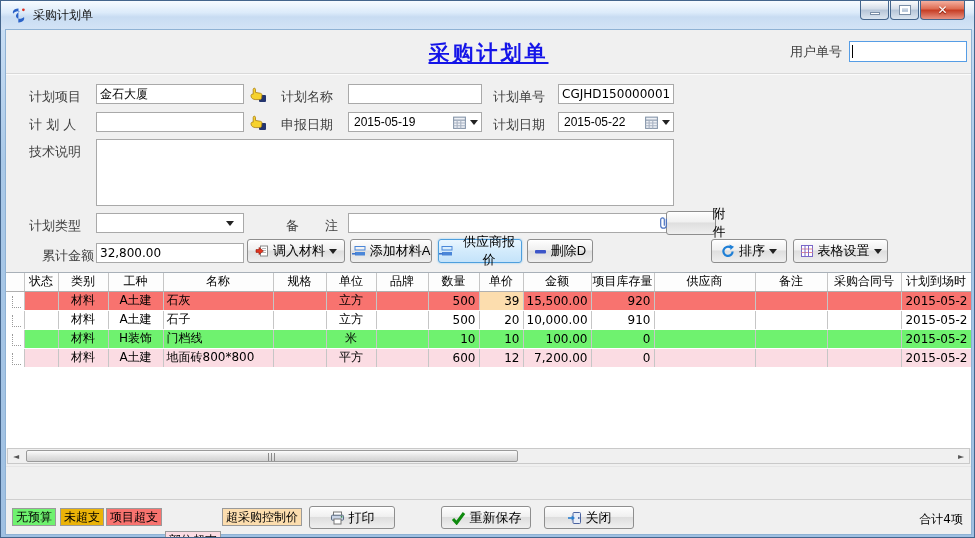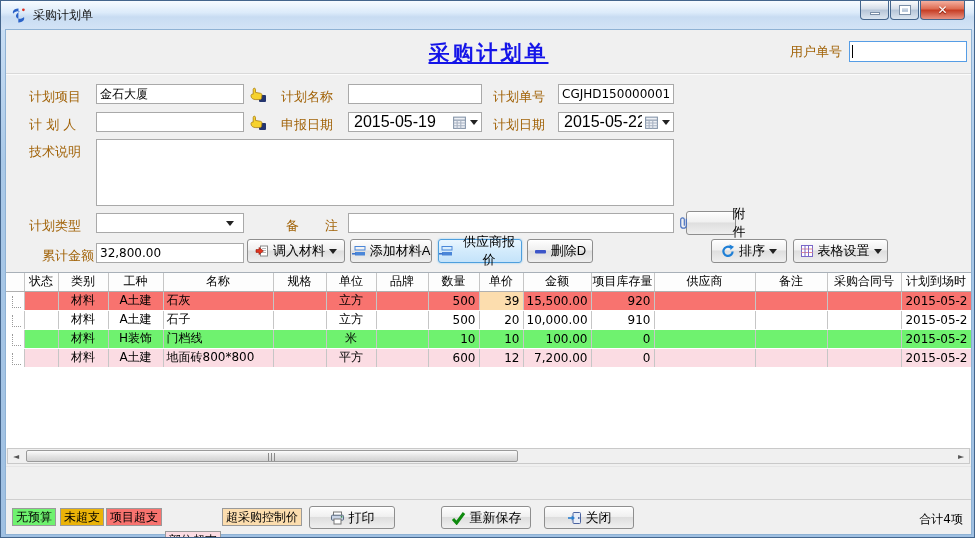"用户单号" .flabel { color: #a16207 -> #404040 }
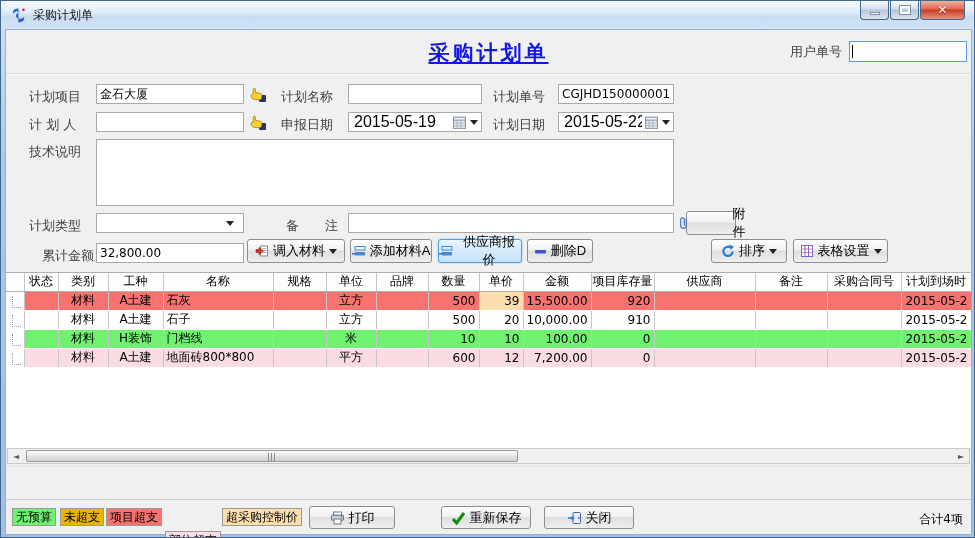"2015-05-19" .datefield input { font-size: 16px -> 12px }
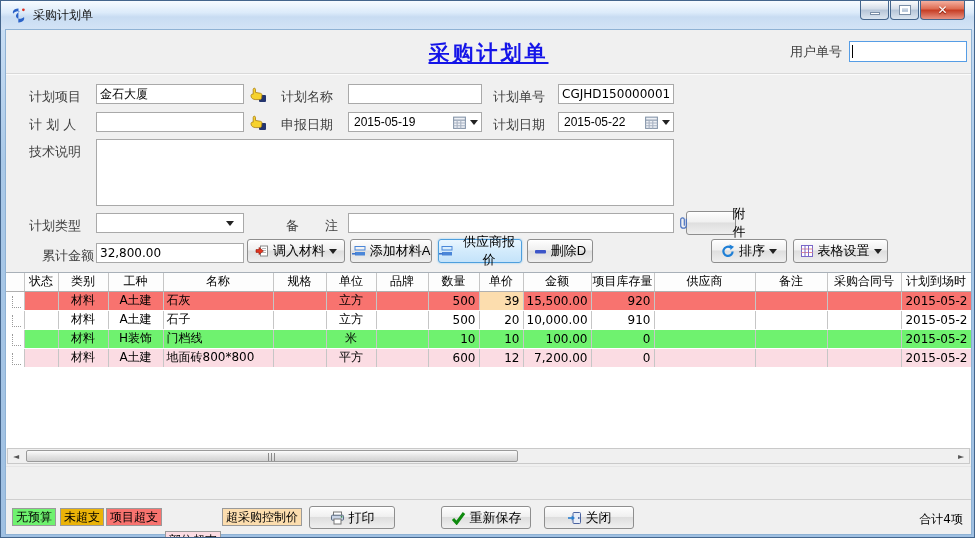"附件" button.abs { left: 680px -> 660px }
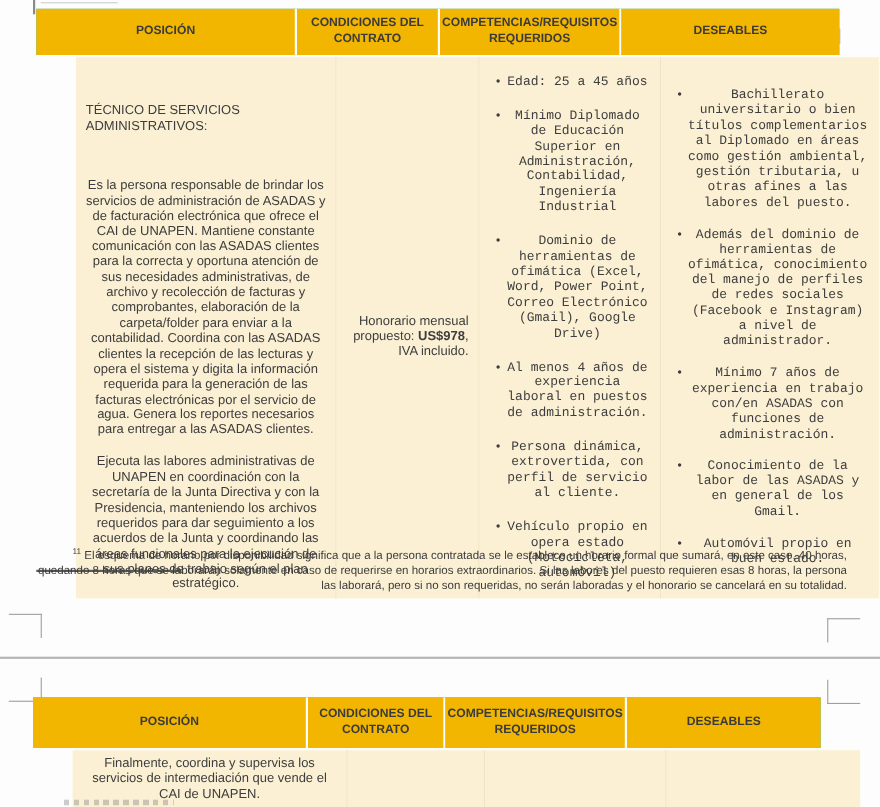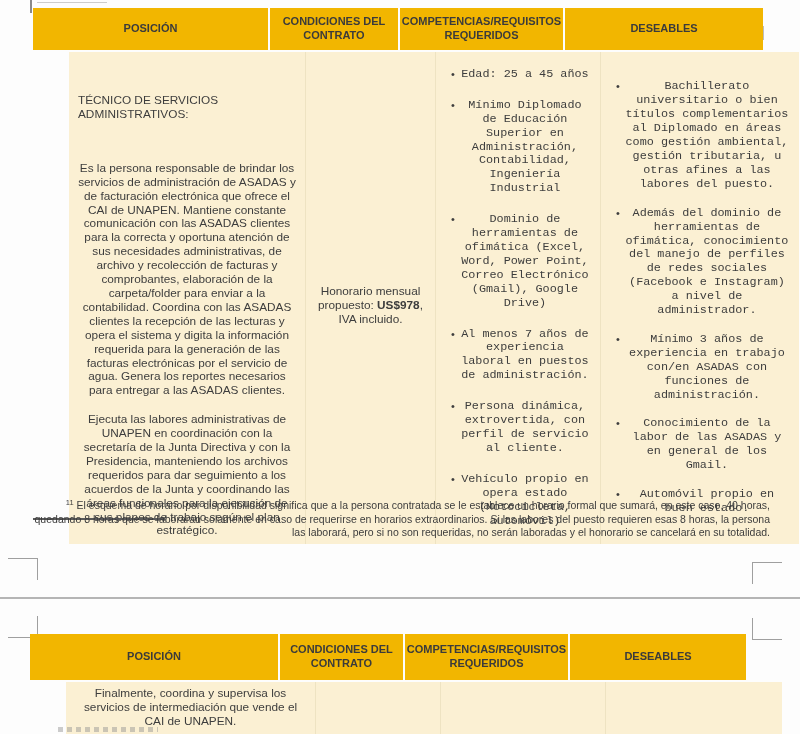"Honorario mensual propuesto: US$978, IVA" .contract-p2 { text-align: none -> right }
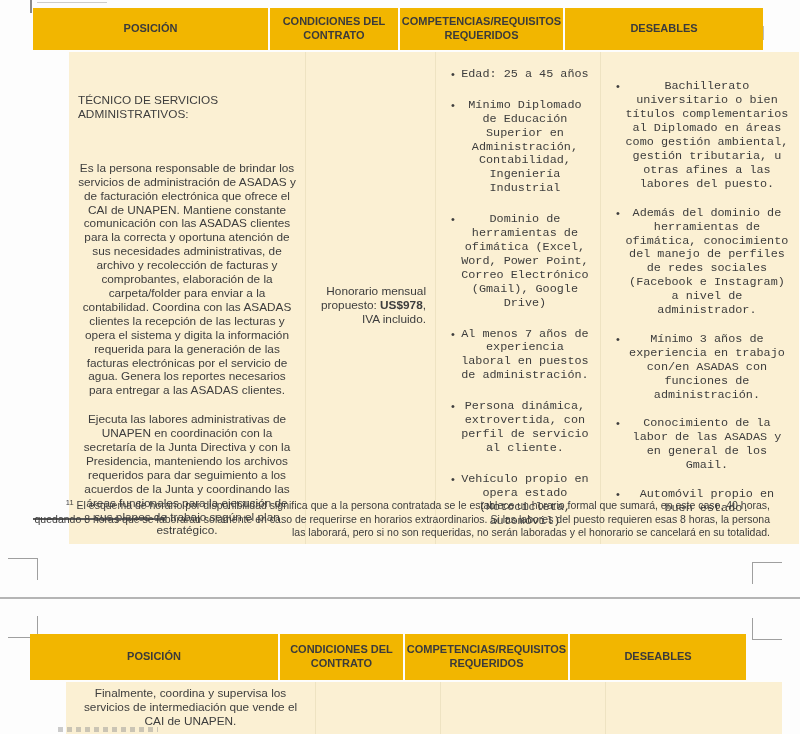"Al menos 7 años de" span.bullet-text { text: 7 -> 4 }
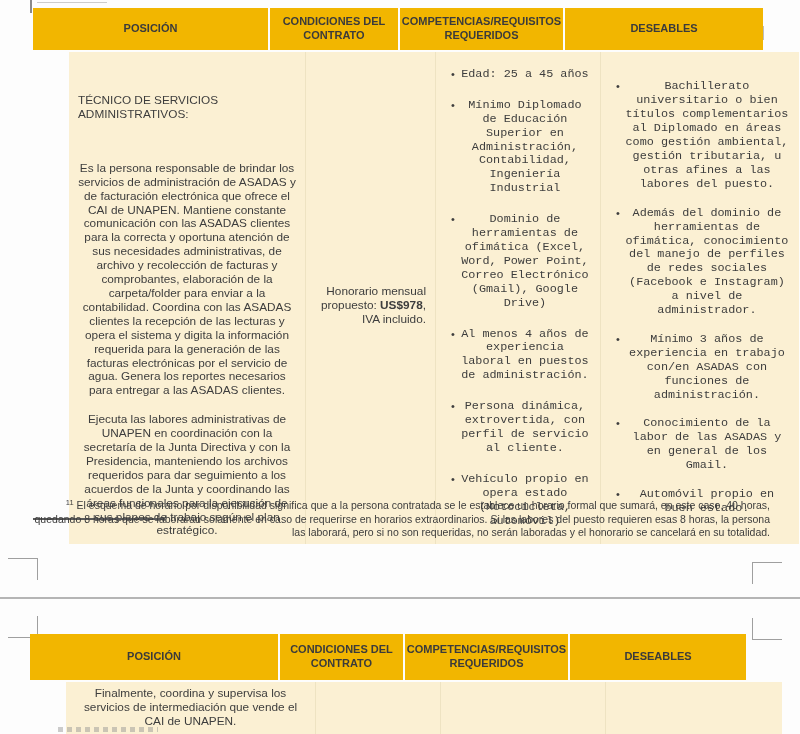"Mínimo 3 años de experiencia" span.bullet-text { text: 3 -> 7 }
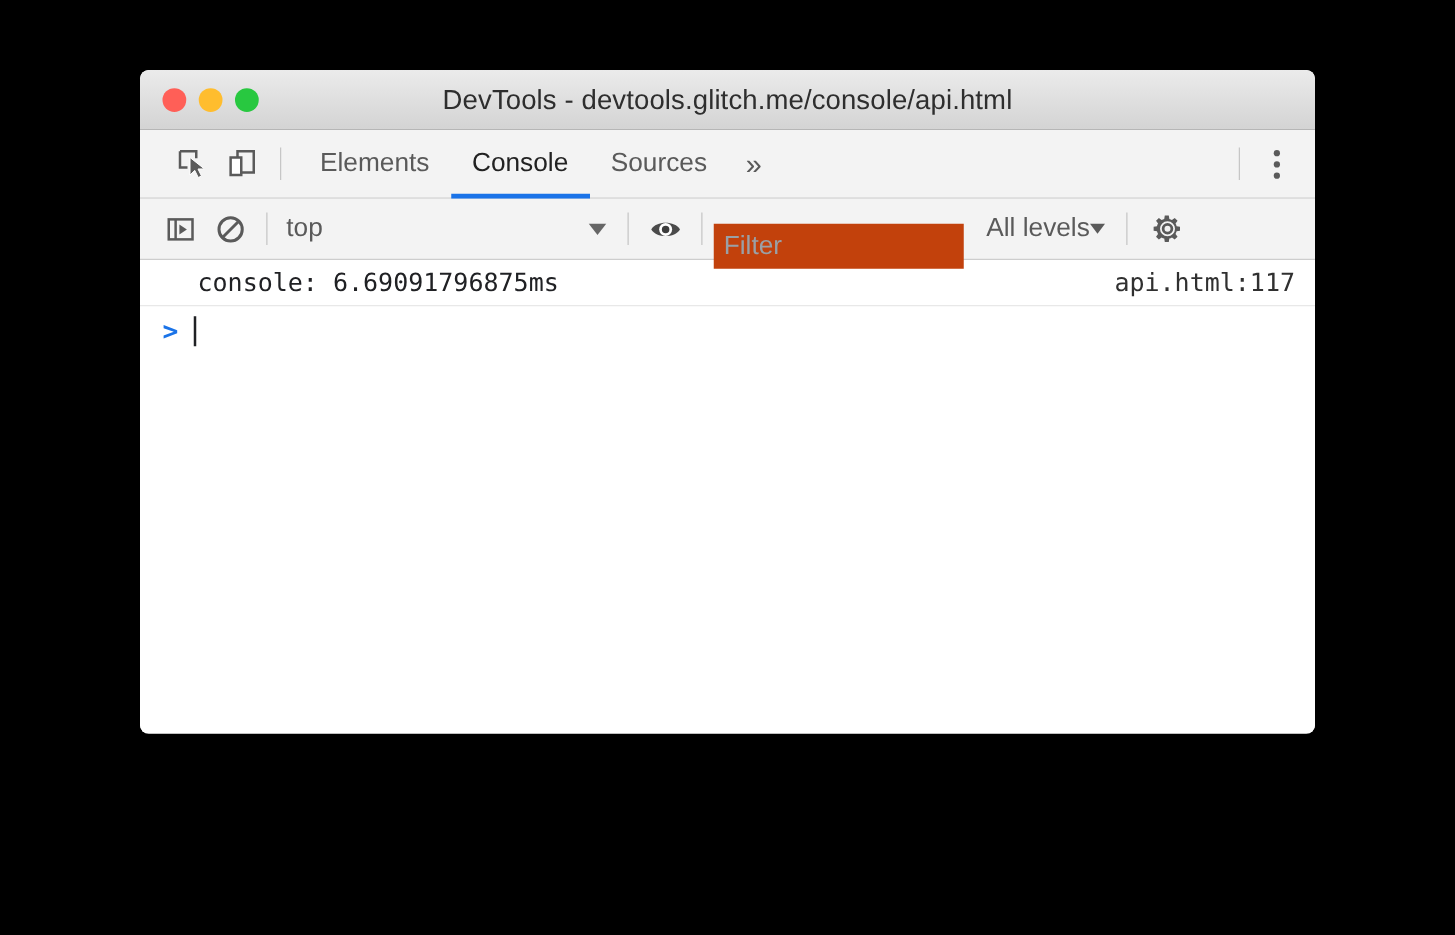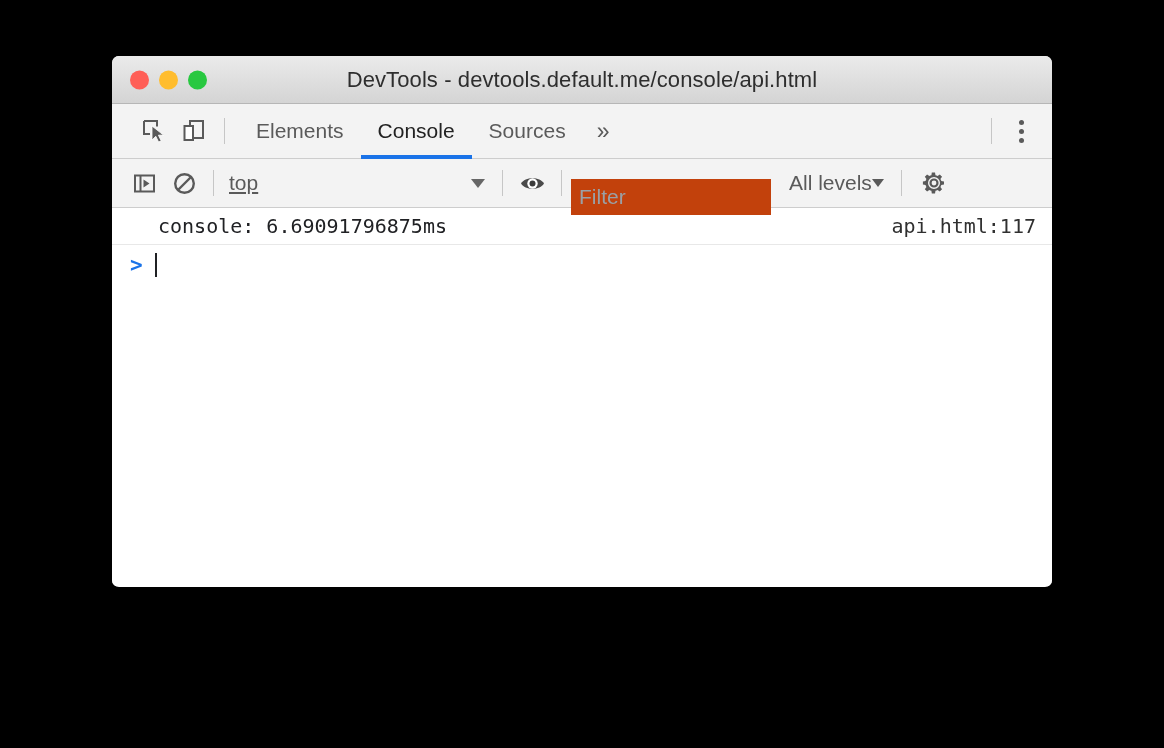"DevTools -" div { text: devtools.default.me/console/api.html -> devtools.glitch.me/console/api.html }
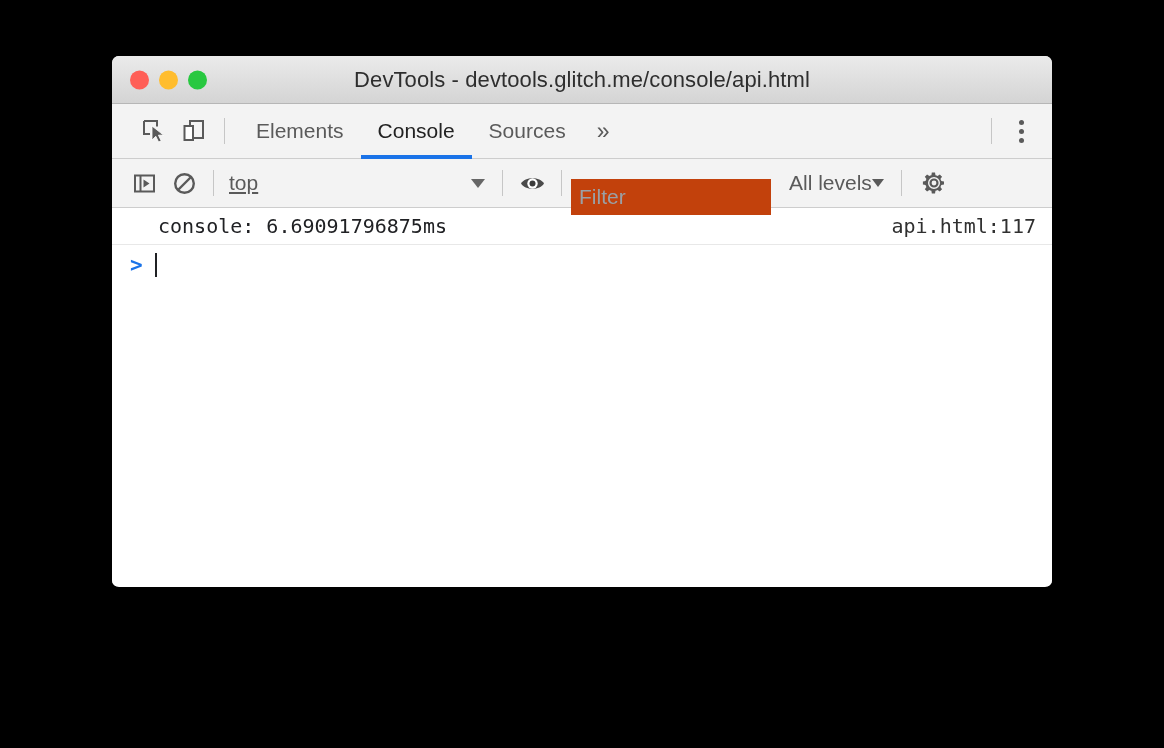"top" #context-label { text-decoration: underline -> none }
----------------
YOUR ASSIGNMENT: The records above are to be reproduced exactly; the pictures are to be left out.

EXERCISE RESPONSE:
"用户单号" .flabel { color: #a16207 -> #404040 }
"2015-05-19" .datefield input { font-size: 16px -> 12px }
"附件" button.abs { left: 680px -> 660px }
"Honorario mensual propuesto: US$978, IVA" .contract-p2 { text-align: none -> right }
"Al menos 7 años de" span.bullet-text { text: 7 -> 4 }
"Mínimo 3 años de experiencia" span.bullet-text { text: 3 -> 7 }
"DevTools -" div { text: devtools.default.me/console/api.html -> devtools.glitch.me/console/api.html }
"top" #context-label { text-decoration: underline -> none }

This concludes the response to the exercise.